Secretary of State Marco Rubio on Tuesday turned to the pioneering Latin hip-hop group Cypress Hill for a turn of phrase to describe what the Trump administration says is dysfunction in the Iranian government that has made it difficult for Tehran to engage in talks with the U.S. after more than two months of intermittent fighting.
Speaking to reporters in the White House briefing room as the first in what is understood to be a series of stand-ins for Press Secretary Karoline Leavitt while she is on maternity leave, Rubio said the U.S. blockade on Iranian ports would continue until Iran ceases efforts to prevent free maritime traffic through the Strait of Hormuz through what he described as “piracy.”
“There is no scenario here in which, if they decide to join a ladder of escalation, they wind up getting the last say, but our preference is for these straits to be opened to the way they’re supposed to be open, back to the way it was. Anyone can use it. No mines in the water, nobody paying tolls. That’s what we have to get back to, and that’s the goal here,” he said.
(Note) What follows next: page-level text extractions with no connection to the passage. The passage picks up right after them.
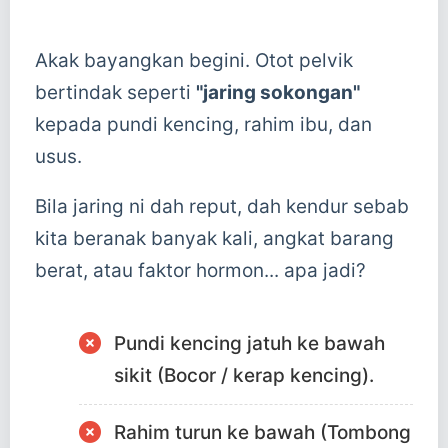
Akak bayangkan begini. Otot pelvik
bertindak seperti
"jaring sokongan"
kepada pundi kencing, rahim ibu, dan
usus.
Bila jaring ni dah reput, dah kendur sebab
kita beranak banyak kali, angkat barang
berat, atau faktor hormon... apa jadi?
Pundi kencing jatuh ke bawah
sikit (Bocor / kerap kencing).
Rahim turun ke bawah (Tombong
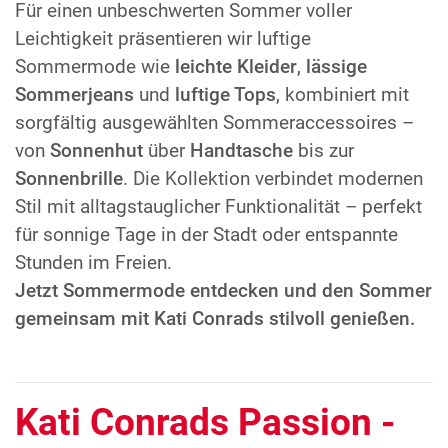
Für einen unbeschwerten Sommer voller
Leichtigkeit präsentieren wir luftige
Sommermode wie
leichte Kleider
,
lässige
Sommerjeans
und
luftige Tops
, kombiniert mit
sorgfältig ausgewählten Sommeraccessoires –
von
Sonnenhut
über
Handtasche
bis zur
Sonnenbrille
. Die Kollektion verbindet modernen
Stil mit alltagstauglicher Funktionalität – perfekt
für sonnige Tage in der Stadt oder entspannte
Stunden im Freien.
Jetzt Sommermode entdecken und den Sommer
gemeinsam mit Kati Conrads stilvoll genießen.
Kati Conrads Passion -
“The time has come for Iran to make a sensible choice, and it’s not easy for them to do that, obviously, because they have a fracture in their own leadership system … and apart from that, I mean, the top people in that government are, to say the least … they’re insane in the brain, and so we need to address that.”
Rubio’s quip about the mental condition of leadership in Tehran was lifted straight from the chorus of “Insane in the Brain,” the first single off Cypress Hill’s 1993 album “Black Sunday.”
Originally a diss track aimed at rival rappers Chubb Rock and Kid Frost, the hit song was described by The Independent’s then-music critic, Ben Thompson, as “potent dose of marijuana-inflected nasal squeak-rap” and “the party record of the aeon.”